Pour le sociologue François de Singly, la période a été plus dure pour les femmes en supprimant « le temps où elles peuvent n’être ni épouses ni mères ».
Cohabiter quasiment 24 heures sur 24 pendant le confinement, puis poursuivre, bon gré, mal gré, le huis clos en l’absence de reprise de l’école. Pour de nombreuses familles, les derniers mois ont bouleversé l’organisation habituelle. Avec quels effets ? Pour le sociologue de la famille François de Singly, professeur émérite à l’université de Paris, la période a singulièrement impacté les femmes, en supprimant « le temps où elles peuvent n’être ni épouses ni mères ».
Comment le confinement et la période qui a suivi ont-ils impacté les familles ?
Chacun d’entre nous réagit au confinement de façon individuelle, on ne peut donc pas parler de réactions des familles, elles-mêmes multiples.
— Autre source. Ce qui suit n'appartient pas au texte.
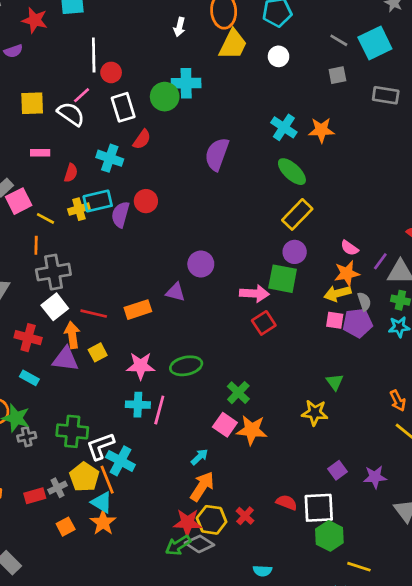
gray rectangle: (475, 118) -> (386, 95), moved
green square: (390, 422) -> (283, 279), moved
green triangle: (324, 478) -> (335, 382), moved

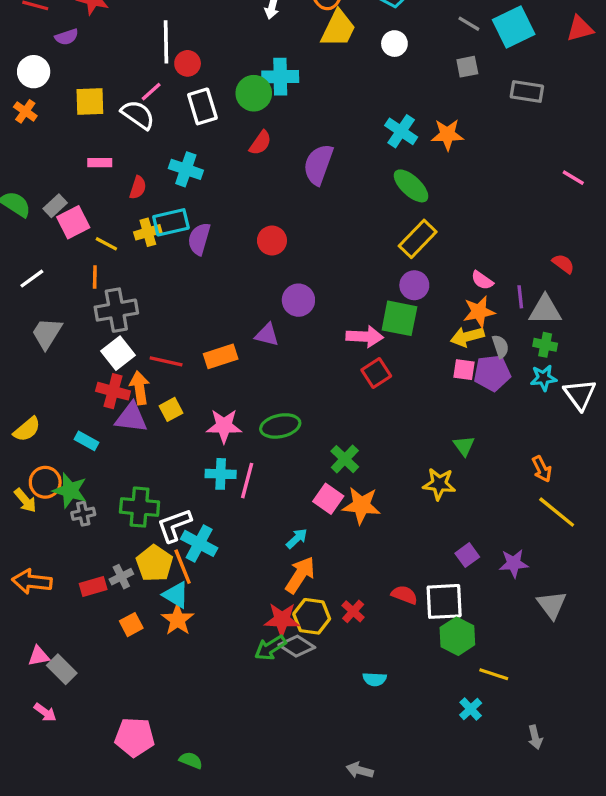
red semicircle: (142, 139) -> (260, 143), moved
red circle: (146, 201) -> (272, 241), moved
purple line: (380, 261) -> (520, 297), turned -42
red cross: (28, 338) -> (113, 391), moved

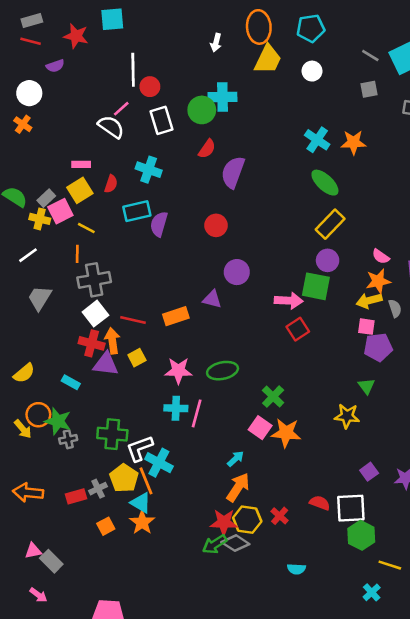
yellow square: (90, 101) -> (80, 190), moved, turned -30
purple semicircle: (318, 164) -> (233, 172), moved
yellow cross: (148, 232) -> (40, 219), moved, turned 30
purple pentagon: (492, 373) -> (378, 347), moved

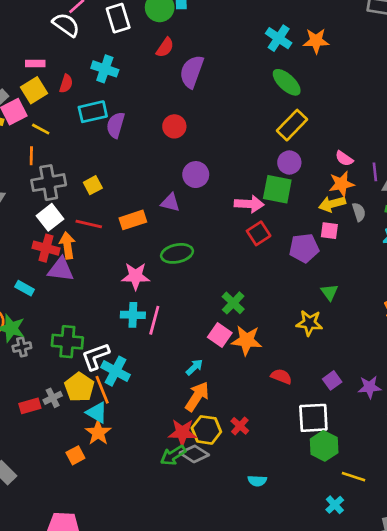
purple pentagon: (378, 347) -> (304, 248), moved
yellow square: (137, 358) -> (93, 185), moved
green ellipse: (223, 371) -> (177, 253), moved
red semicircle: (320, 503) -> (281, 376), moved
orange square: (106, 526) -> (75, 455), moved

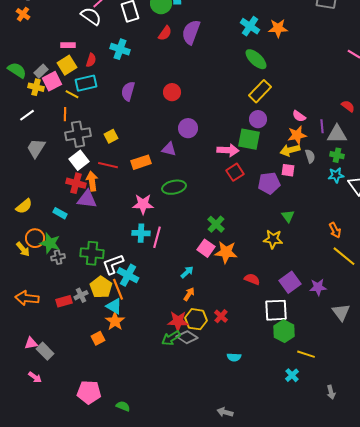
purple semicircle: (192, 72) -> (191, 32), moved
cyan rectangle: (93, 112) -> (86, 83), moved
purple square: (332, 380) -> (290, 282), size x1.5
orange arrow: (197, 396) -> (189, 294), size x0.6

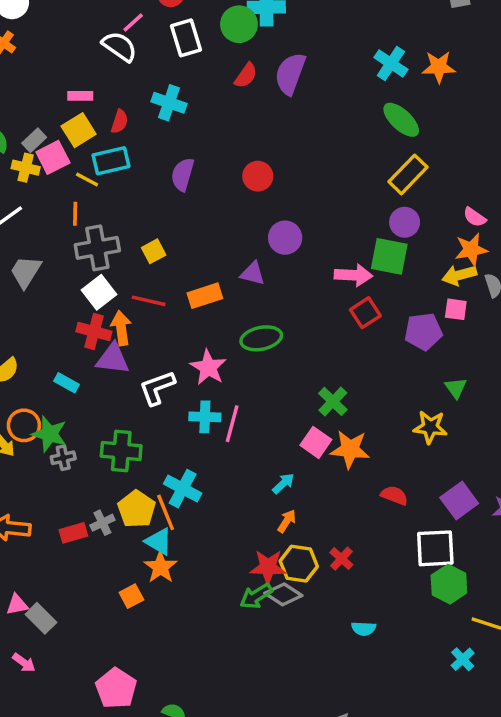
pink star: (143, 204) -> (208, 367), turned 30
white L-shape: (113, 264) -> (157, 388), moved
pink pentagon: (89, 392) -> (116, 688), turned 30

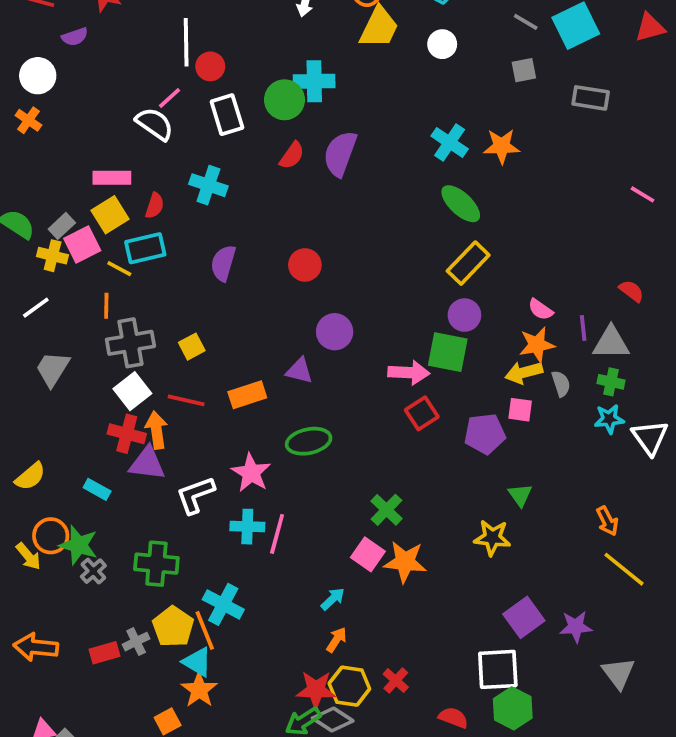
pink rectangle: (80, 96) -> (112, 178), size x1.4
gray cross: (63, 458) -> (93, 571), turned -30
red semicircle: (394, 495) -> (453, 718), moved

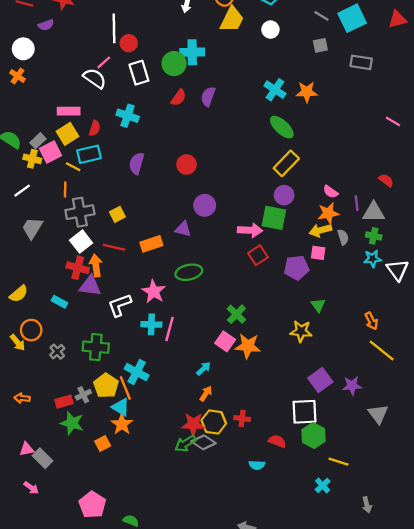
purple semicircle: (340, 154) -> (208, 96), size x0.7
green star: (79, 545) -> (72, 423), moved
orange arrow: (36, 647) -> (22, 398), size x0.6
red cross: (396, 681) -> (242, 419), turned -35

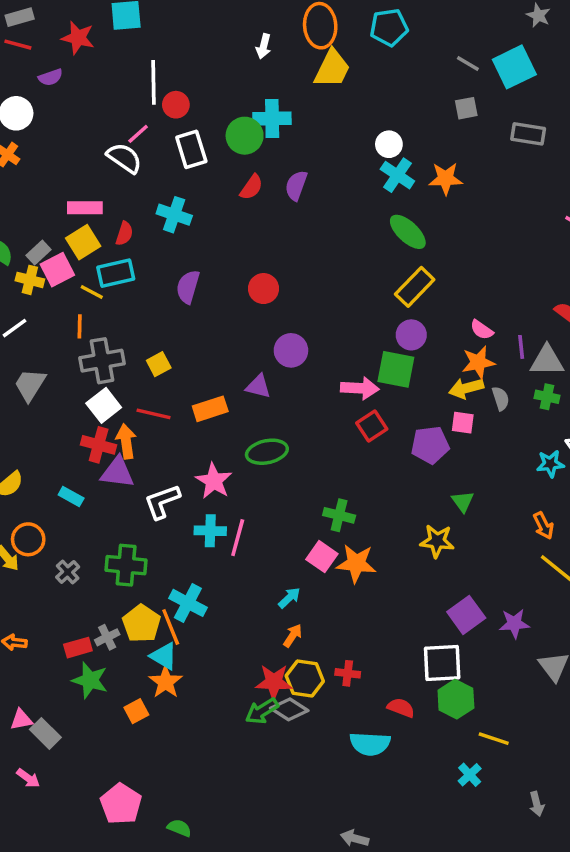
white circle: (270, 30) -> (389, 144), moved
cyan star: (373, 259) -> (550, 464), moved
green cross: (236, 314) -> (339, 515), turned -30
cyan semicircle: (257, 465) -> (370, 744), size x1.6

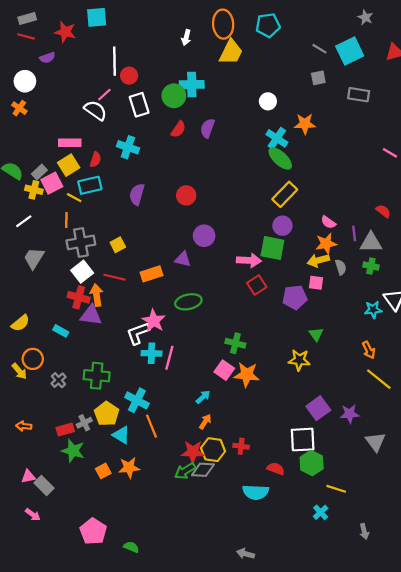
cyan cross: (397, 175) -> (277, 138), moved
white L-shape: (162, 502) -> (138, 333), moved
orange line: (171, 627) -> (151, 426), moved
orange star: (166, 682) -> (129, 468), moved, turned 30
gray diamond: (289, 709) -> (203, 470), turned -30

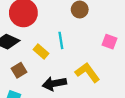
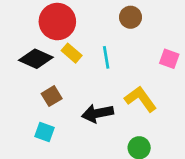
yellow rectangle: (41, 51) -> (72, 53), moved

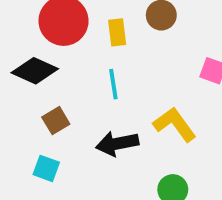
yellow rectangle: (72, 53) -> (117, 32), moved, turned 42
cyan line: (106, 57) -> (113, 84), moved

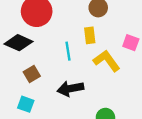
yellow rectangle: (117, 32) -> (90, 35), moved
yellow L-shape: (175, 124) -> (107, 61), moved

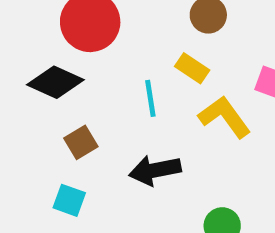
yellow rectangle: (90, 35) -> (192, 68), turned -49

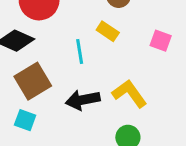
yellow L-shape: (225, 117) -> (130, 94), moved
brown square: (81, 142) -> (33, 81), size x1.6

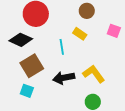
pink square: (161, 41) -> (114, 31), moved

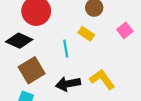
pink square: (114, 31) -> (125, 30), turned 32

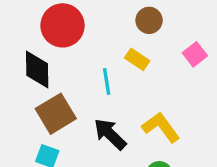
black diamond: (19, 41) -> (37, 70), turned 65
black arrow: (68, 84) -> (110, 134), turned 55

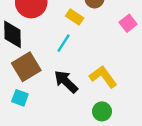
yellow rectangle: (137, 59) -> (75, 17), moved
cyan line: (107, 81) -> (63, 43), turned 42

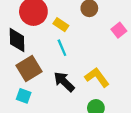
yellow rectangle: (75, 17) -> (61, 25), moved
cyan line: (63, 43) -> (62, 48), turned -56

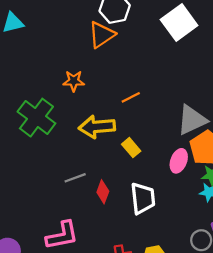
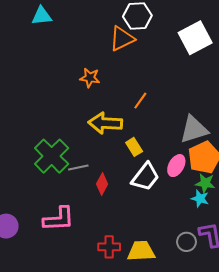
orange line: (131, 97) -> (140, 101), turned -36
green cross: (36, 118) -> (52, 156), moved
white trapezoid: (143, 198) -> (145, 177), moved, turned 36

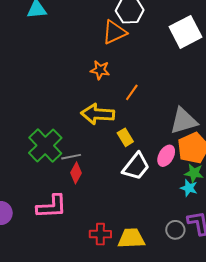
orange star: (90, 78) -> (100, 70), moved
red diamond: (102, 184) -> (76, 173), moved

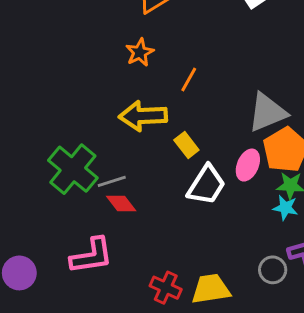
orange star: (100, 70) -> (140, 52), turned -30
red diamond: (76, 173) -> (121, 204), turned -60
red cross: (100, 234) -> (166, 288), turned 30

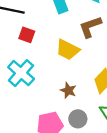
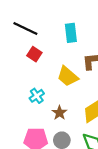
cyan cross: (21, 73) -> (37, 96), moved, size x0.6

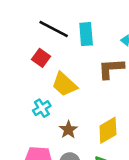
black line: (25, 28) -> (54, 29), moved
yellow trapezoid: (68, 76) -> (64, 84), moved

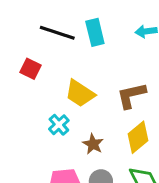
red square: (41, 58) -> (30, 69), moved
brown L-shape: (111, 69) -> (131, 95), moved

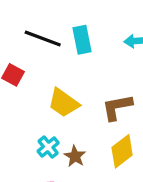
cyan cross: (59, 125) -> (48, 147), moved

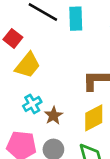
yellow trapezoid: (64, 103) -> (28, 65), moved, turned -96

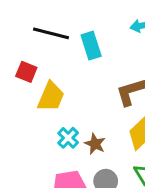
cyan rectangle: (76, 19) -> (91, 46), moved

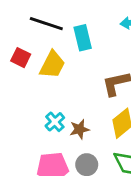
yellow trapezoid: (51, 97) -> (52, 65), moved
brown star: (95, 144) -> (79, 129), turned 30

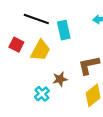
brown star: (79, 129) -> (60, 79), moved

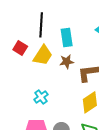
black line: (36, 19) -> (41, 25), turned 70
brown star: (60, 79) -> (67, 62), moved

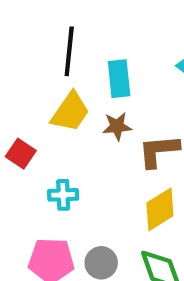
red square: (20, 48) -> (21, 154), moved
cyan cross: (41, 97) -> (63, 195), turned 32

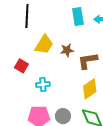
black line: (69, 51) -> (27, 16), moved
cyan rectangle: (119, 79) -> (78, 16), moved

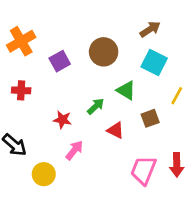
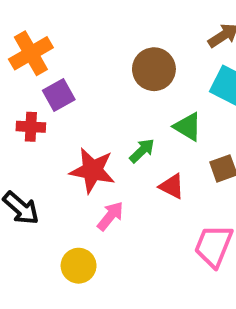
purple square: (60, 61) -> (59, 95), moved
red star: (62, 120) -> (92, 170), size x1.6
yellow circle: (44, 174) -> (79, 266), moved

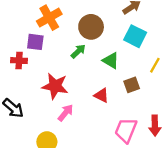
orange cross: (31, 53) -> (49, 18), moved
purple square: (59, 95) -> (35, 42), turned 36
green arrow: (142, 151) -> (78, 51), moved

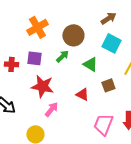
purple square: (35, 42) -> (34, 58), moved

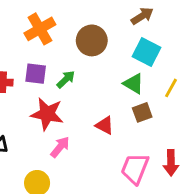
green arrow: (62, 56) -> (66, 79), moved
green triangle: (90, 64) -> (134, 84), moved

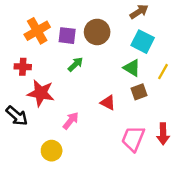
orange cross: (40, 29) -> (37, 31), moved
purple square: (36, 74) -> (67, 36), moved
red star: (47, 114) -> (41, 93), moved

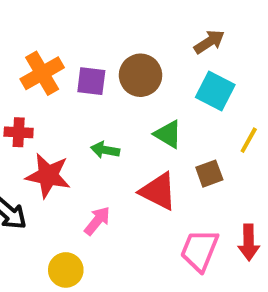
green arrow: (76, 64) -> (105, 150), moved, turned -126
green triangle: (132, 68) -> (168, 134), moved
red triangle: (108, 103) -> (158, 191), size x1.5

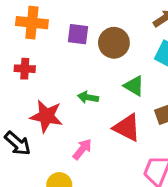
orange cross: (42, 73) -> (32, 23), moved, turned 36
purple square: (91, 81) -> (78, 34), moved
red cross: (19, 132) -> (25, 69), moved

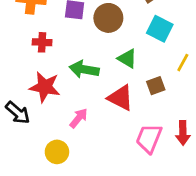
red cross: (25, 69) -> (42, 42), moved
green arrow: (88, 97) -> (84, 69), size x1.5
Pour tenter de répondre, mieux vaut décliner par individu et par type de relation : conjugale et entre les parents et les enfants. Le confinement a impacté très diversement les uns et les autres. Dans les situations déjà dégradées, les relations difficiles et les tensions se sont exacerbées. Pour le reste, ça s’est maintenu, avec des effets divers. Par exemple, il a pu y avoir dans cette période plus de moments passés ensemble, de pratiques communes partagées, sur le plan conjugal et avec les enfants.
Je crois que, dans les familles sans tensions antérieures importantes, ni la zone personnelle de l’enfant, s’il disposait de sa chambre, de ses affaires, de son téléphone, ni la zone de l’homme n’ont vraiment souffert. En revanche, les femmes ont été le plus impactées par cette période.
Comment l’expliquez-vous ?
Pour de nombreuses femmes, la sphère d’autonomie est liée au lieu de travail. C’est la femme qui est la plus enfermée dans ses rôles familiaux, c’est donc elle qui a le plus intérêt à s’en échapper. Beaucoup, y compris des femmes féministes, ne sont plus juste elles-mêmes mais deviennent avant tout des mères et des épouses dès qu’elles poussent la porte de la maison. Pour les femmes, c’est à l’extérieur de la maison la « pièce à soi » chère à Virginia Woolf.